**THE TASK:** Quote every line of the data below verbatim, leaving the pictures out of your answer.
[Start of Attachment]
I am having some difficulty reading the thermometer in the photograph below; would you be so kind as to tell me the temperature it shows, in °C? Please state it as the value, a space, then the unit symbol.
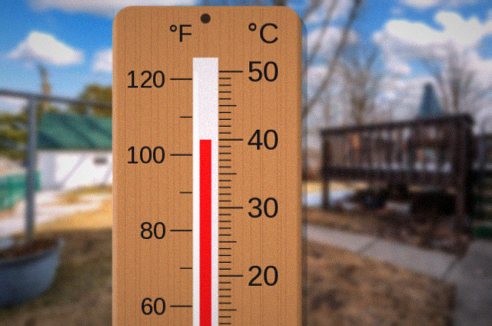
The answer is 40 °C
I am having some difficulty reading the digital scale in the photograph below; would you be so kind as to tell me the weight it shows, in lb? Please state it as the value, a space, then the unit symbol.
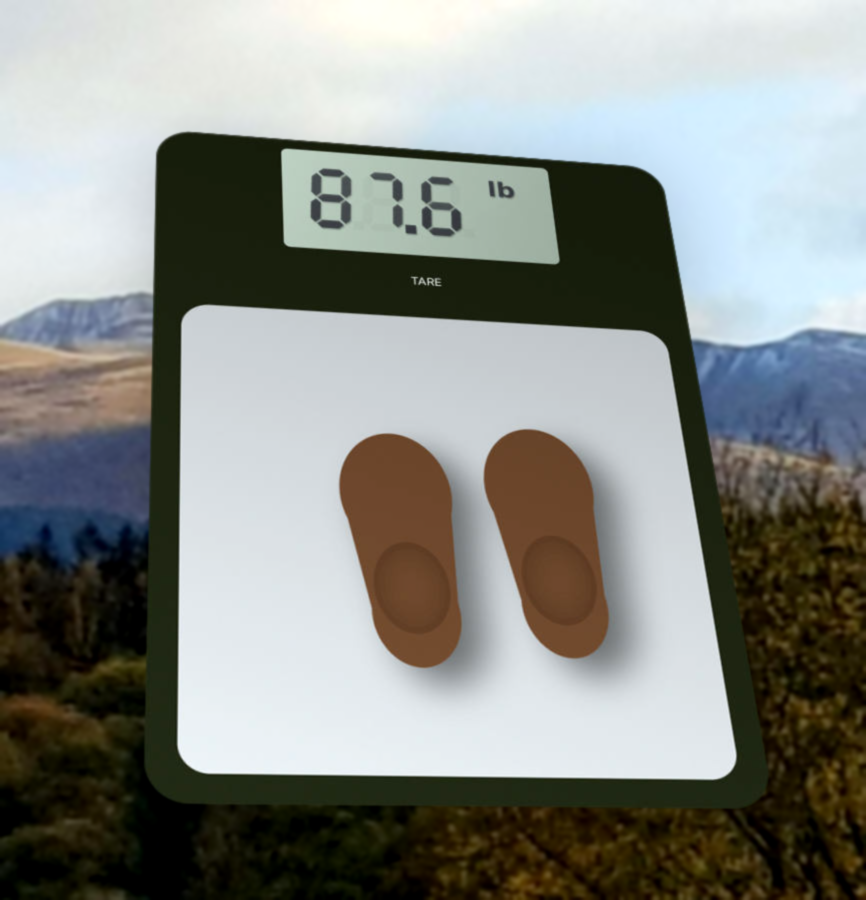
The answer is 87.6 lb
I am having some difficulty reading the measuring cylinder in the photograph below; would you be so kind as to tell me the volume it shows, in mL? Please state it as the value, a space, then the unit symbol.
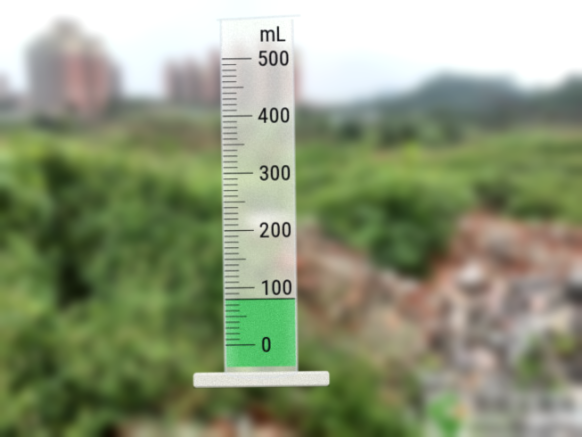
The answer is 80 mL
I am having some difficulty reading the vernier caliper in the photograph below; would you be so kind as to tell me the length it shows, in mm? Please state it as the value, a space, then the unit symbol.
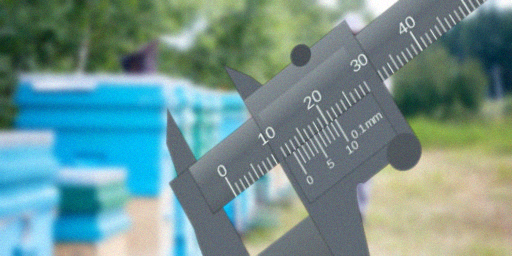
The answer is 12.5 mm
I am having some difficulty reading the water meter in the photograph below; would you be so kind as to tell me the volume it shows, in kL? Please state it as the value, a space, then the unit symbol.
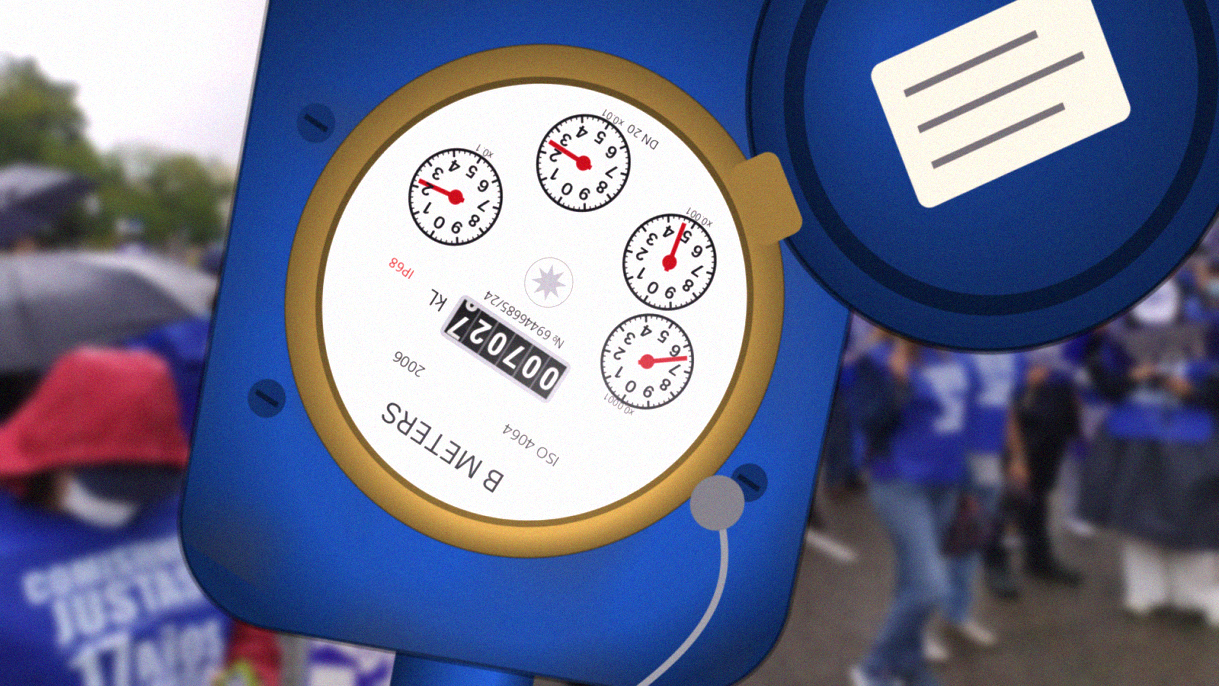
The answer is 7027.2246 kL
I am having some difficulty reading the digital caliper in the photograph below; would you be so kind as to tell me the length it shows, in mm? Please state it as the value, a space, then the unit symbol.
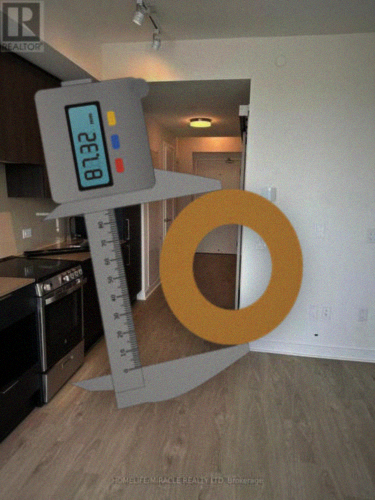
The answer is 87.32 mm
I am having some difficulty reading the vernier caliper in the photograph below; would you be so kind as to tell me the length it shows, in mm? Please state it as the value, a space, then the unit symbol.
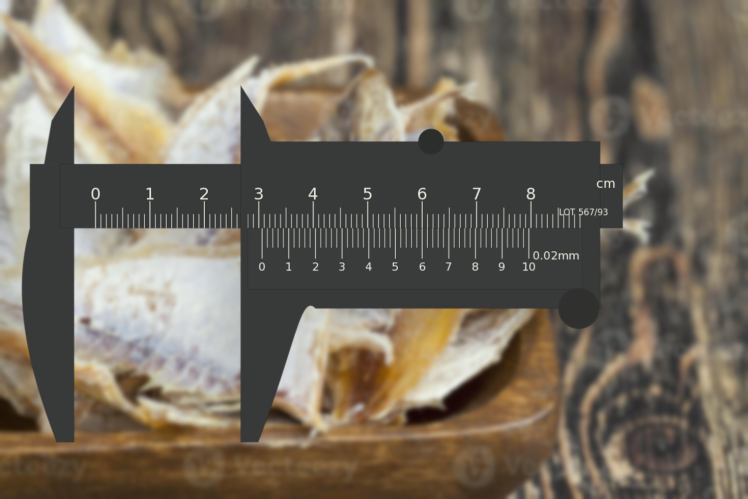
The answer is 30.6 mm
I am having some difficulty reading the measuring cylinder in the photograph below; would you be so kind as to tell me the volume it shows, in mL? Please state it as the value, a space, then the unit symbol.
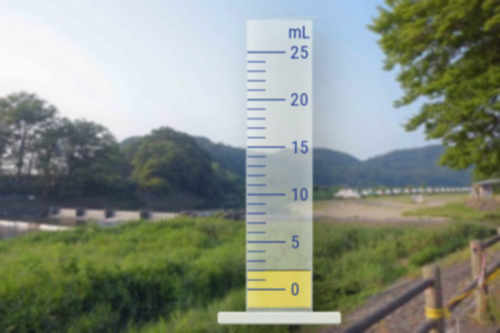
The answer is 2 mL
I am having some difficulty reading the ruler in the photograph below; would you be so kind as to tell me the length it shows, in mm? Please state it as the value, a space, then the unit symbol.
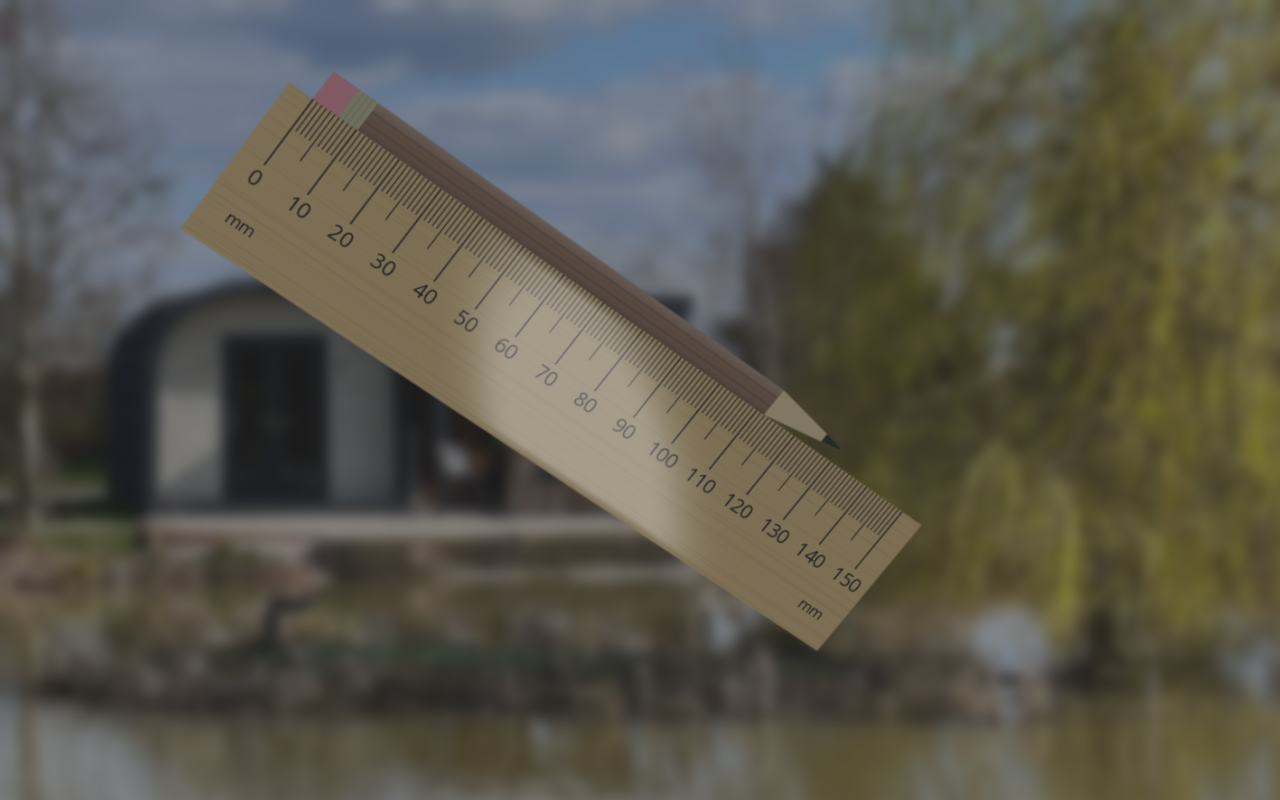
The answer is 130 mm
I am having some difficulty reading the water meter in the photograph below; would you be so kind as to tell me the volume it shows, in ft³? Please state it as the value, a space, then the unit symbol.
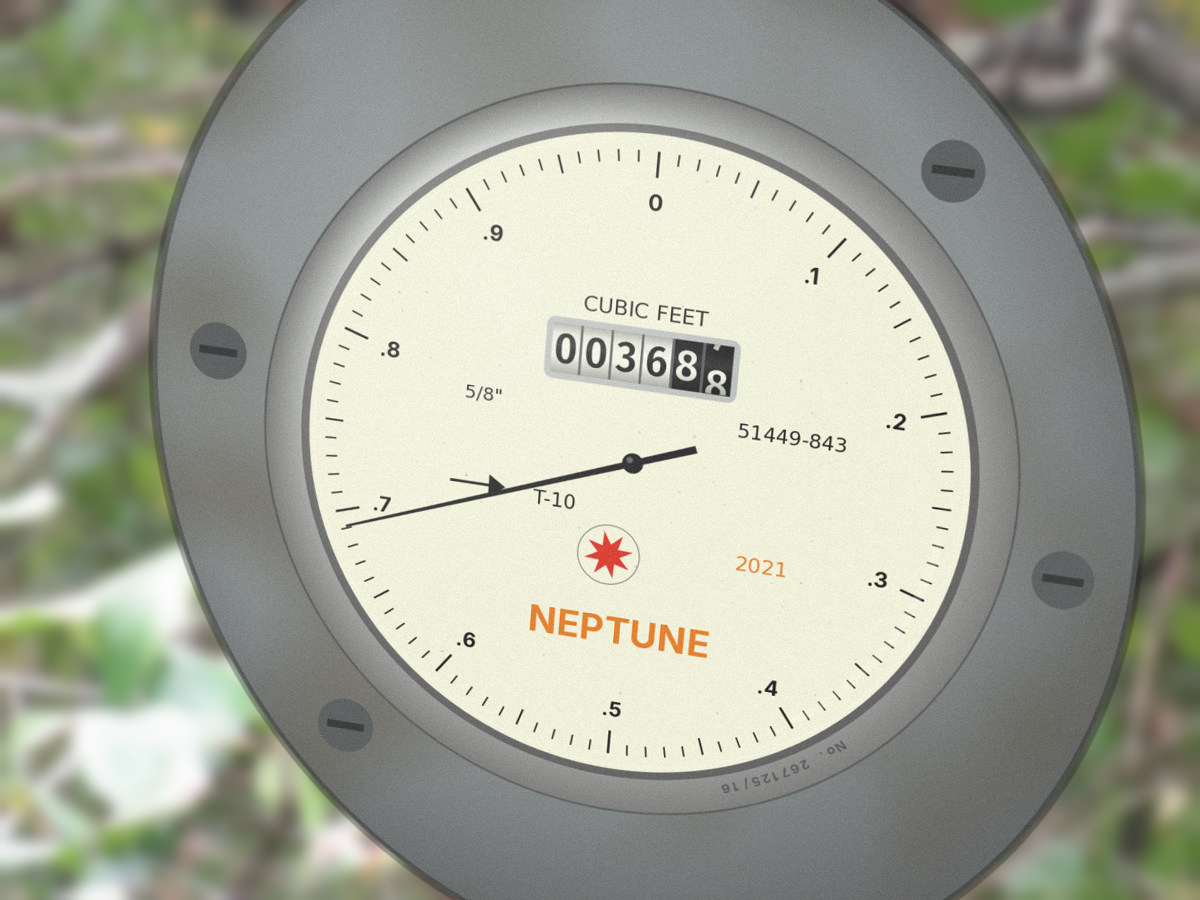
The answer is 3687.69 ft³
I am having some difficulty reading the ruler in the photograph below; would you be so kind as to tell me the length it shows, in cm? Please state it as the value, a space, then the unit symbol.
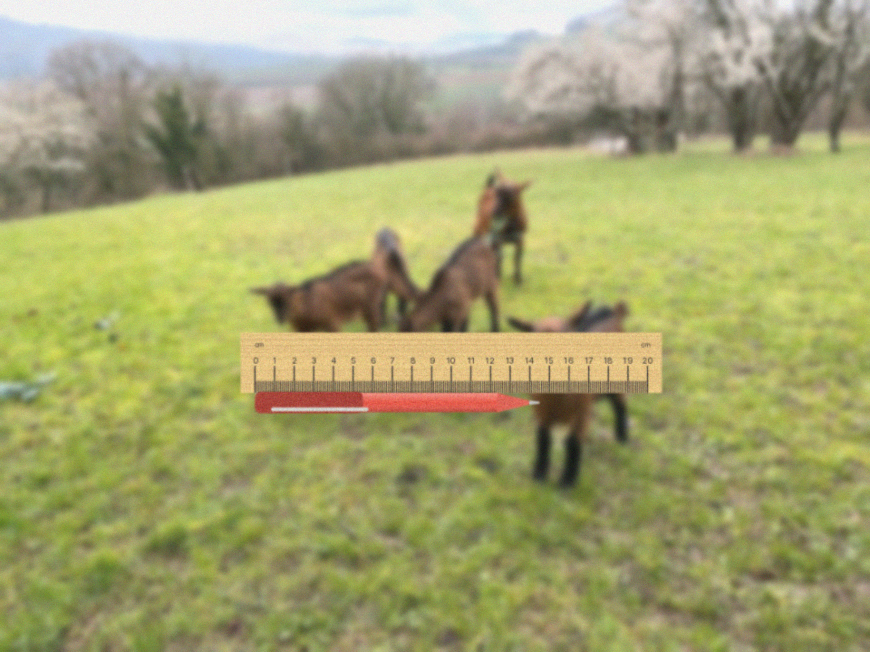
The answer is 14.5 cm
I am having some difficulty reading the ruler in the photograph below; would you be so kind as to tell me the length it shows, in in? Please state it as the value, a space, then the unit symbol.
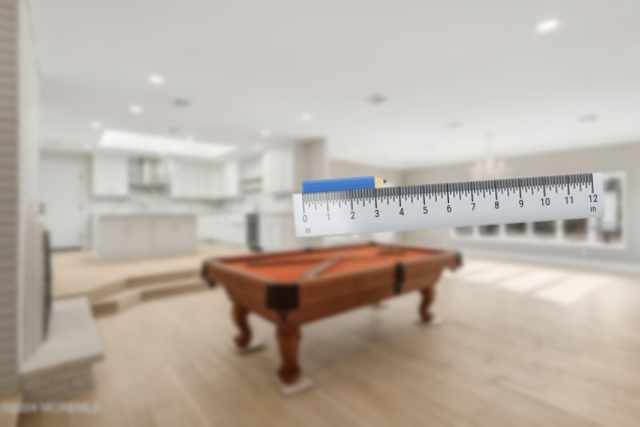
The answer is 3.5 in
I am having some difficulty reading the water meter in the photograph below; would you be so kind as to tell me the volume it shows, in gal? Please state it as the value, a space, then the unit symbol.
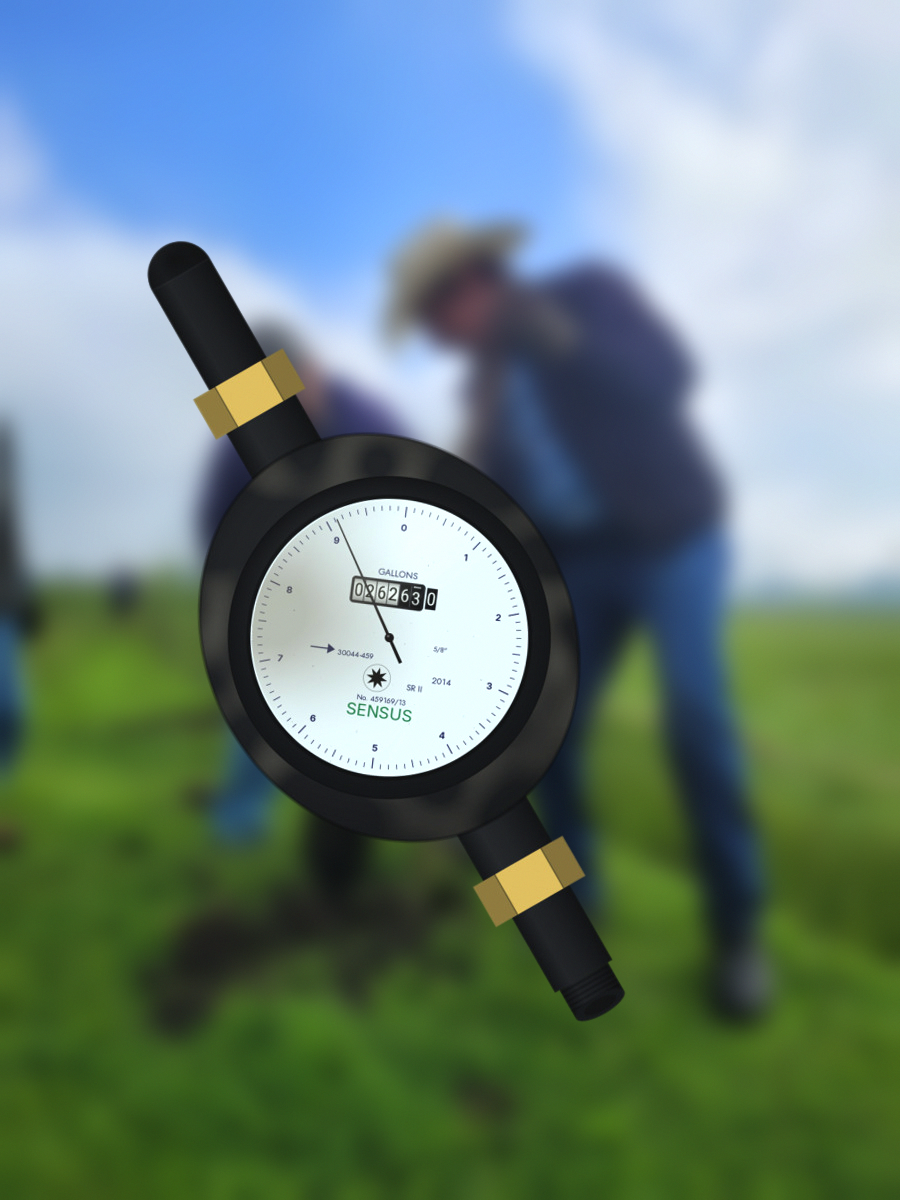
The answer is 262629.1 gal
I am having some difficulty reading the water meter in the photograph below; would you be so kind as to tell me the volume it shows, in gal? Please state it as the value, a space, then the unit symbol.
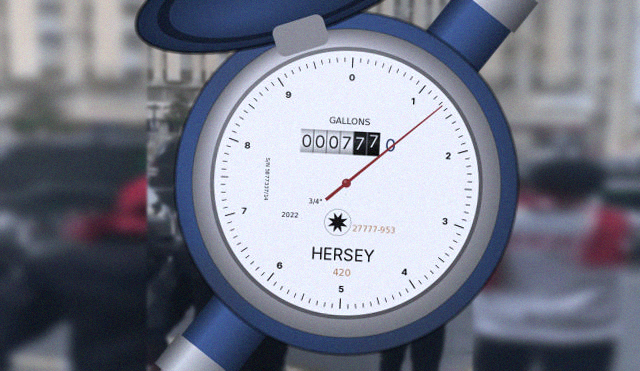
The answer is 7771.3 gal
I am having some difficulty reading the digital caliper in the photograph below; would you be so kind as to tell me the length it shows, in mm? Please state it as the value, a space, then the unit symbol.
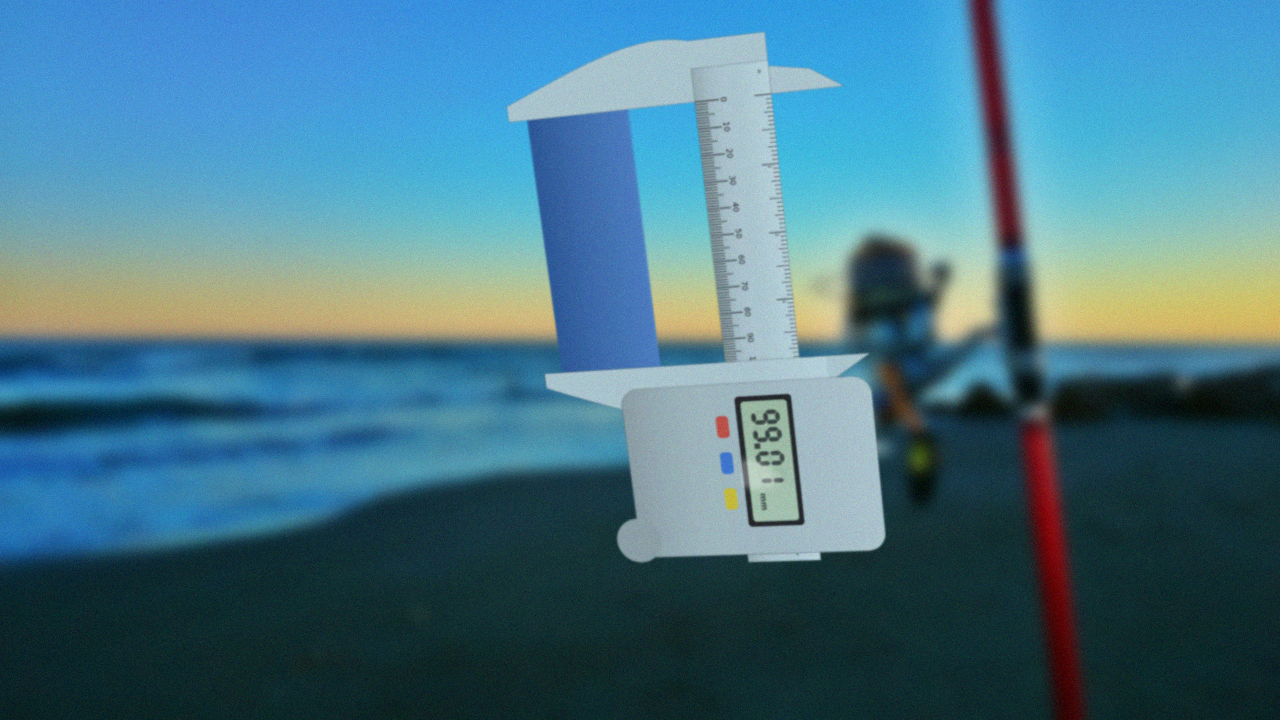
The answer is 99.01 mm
[End of Attachment]
**TASK RESPONSE:**
I am having some difficulty reading the thermometer in the photograph below; would you be so kind as to tell me the temperature it shows, in °C? Please state it as the value, a space, then the unit symbol.
The answer is 40 °C
I am having some difficulty reading the digital scale in the photograph below; would you be so kind as to tell me the weight it shows, in lb? Please state it as the value, a space, then the unit symbol.
The answer is 87.6 lb
I am having some difficulty reading the measuring cylinder in the photograph below; would you be so kind as to tell me the volume it shows, in mL? Please state it as the value, a space, then the unit symbol.
The answer is 80 mL
I am having some difficulty reading the vernier caliper in the photograph below; would you be so kind as to tell me the length it shows, in mm? Please state it as the value, a space, then the unit symbol.
The answer is 12.5 mm
I am having some difficulty reading the water meter in the photograph below; would you be so kind as to tell me the volume it shows, in kL? Please state it as the value, a space, then the unit symbol.
The answer is 7027.2246 kL
I am having some difficulty reading the digital caliper in the photograph below; would you be so kind as to tell me the length it shows, in mm? Please state it as the value, a space, then the unit symbol.
The answer is 87.32 mm
I am having some difficulty reading the vernier caliper in the photograph below; would you be so kind as to tell me the length it shows, in mm? Please state it as the value, a space, then the unit symbol.
The answer is 30.6 mm
I am having some difficulty reading the measuring cylinder in the photograph below; would you be so kind as to tell me the volume it shows, in mL? Please state it as the value, a space, then the unit symbol.
The answer is 2 mL
I am having some difficulty reading the ruler in the photograph below; would you be so kind as to tell me the length it shows, in mm? Please state it as the value, a space, then the unit symbol.
The answer is 130 mm
I am having some difficulty reading the water meter in the photograph below; would you be so kind as to tell me the volume it shows, in ft³? Please state it as the value, a space, then the unit symbol.
The answer is 3687.69 ft³
I am having some difficulty reading the ruler in the photograph below; would you be so kind as to tell me the length it shows, in cm? Please state it as the value, a space, then the unit symbol.
The answer is 14.5 cm
I am having some difficulty reading the ruler in the photograph below; would you be so kind as to tell me the length it shows, in in? Please state it as the value, a space, then the unit symbol.
The answer is 3.5 in
I am having some difficulty reading the water meter in the photograph below; would you be so kind as to tell me the volume it shows, in gal? Please state it as the value, a space, then the unit symbol.
The answer is 262629.1 gal
I am having some difficulty reading the water meter in the photograph below; would you be so kind as to tell me the volume it shows, in gal? Please state it as the value, a space, then the unit symbol.
The answer is 7771.3 gal
I am having some difficulty reading the digital caliper in the photograph below; would you be so kind as to tell me the length it shows, in mm? Please state it as the value, a space, then the unit symbol.
The answer is 99.01 mm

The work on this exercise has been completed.